Hi, can you hear me? Yep. Great. This is Clara on for Kelly. Congrats on the progress and thanks for taking my question. So just a question on for Cusinib. So in ASCO, you showed subgroup analysis of Cusinib including overall survival in patients across different lines. So could you maybe talk about the timeline and development plan to support the earlier line approval and use a new plan to run additional studies?

Yeah, I'll ask Mike to comment on this. Mike?

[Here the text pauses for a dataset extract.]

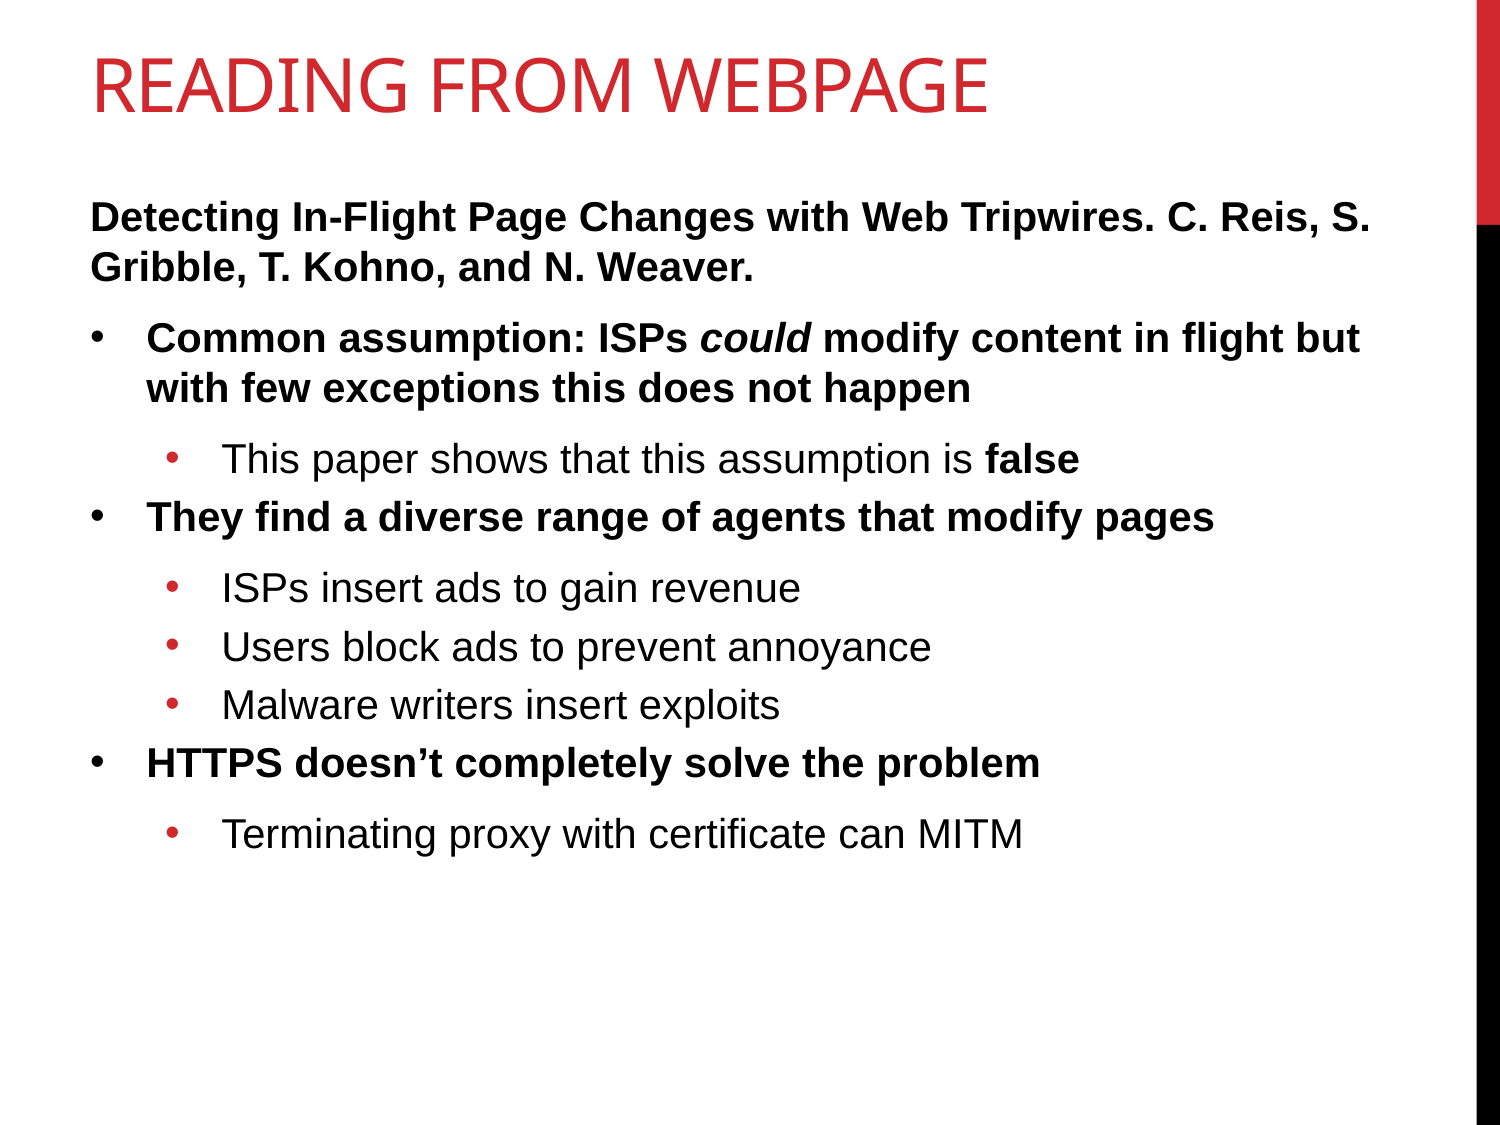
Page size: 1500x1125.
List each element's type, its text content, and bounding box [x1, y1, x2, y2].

list Detecting In-Flight Page Changes with Web Tripwires. C. Reis, S. Gribble, T. Kohno, and N. Weaver. Common assumption: ISPs could modify content in flight but with few exceptions this does not happen This paper shows that this assumption is false They find a diverse range of agents that modify pages ISPs insert ads to gain revenue Users block ads to prevent annoyance Malware writers insert exploits HTTPS doesn’t completely solve the problem Terminating proxy with certificate can MITM [75, 182, 1405, 1005]
title Reading from webpage [75, 25, 1405, 136]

Yeah, so this is part of our line.

Earlier lines of CRC. Yeah.

Right, so life cycle management indication discussion, as I mentioned earlier, we've been actively in discussion with Takeda on the LCM plan, right? So certainly earlier line of indication is also what we are considering. And so at this point, we're further evaluating data. Let's mention we certainly have some China data show earlier line, you know, can be combined with, you know, chemo, immunotherapy, demonstrate signs of clinical activity and the safety. So, certainly, moving to earlier lines of possibility, but we'll still continue to discuss and evaluate this Takeda.

Thank you. Thanks.

Thank you. Thank you all very much for your questions. I'll now turn the conference back to our speakers for any closing remarks.

Mark, do you have any comments or to sum it up?

Thank you, everybody, for joining. Weiguo, do you have any comments?

No, not from me.

Okay, thank you, everybody, for joining. And should you have any questions, please feel free to contact us Happy to answer your questions or organize a meeting if there's anything that's not clear in anything we've spoken about today. Thank you all.

Thank you. That concludes today's conference call. Thank you for participating. You may now disconnect.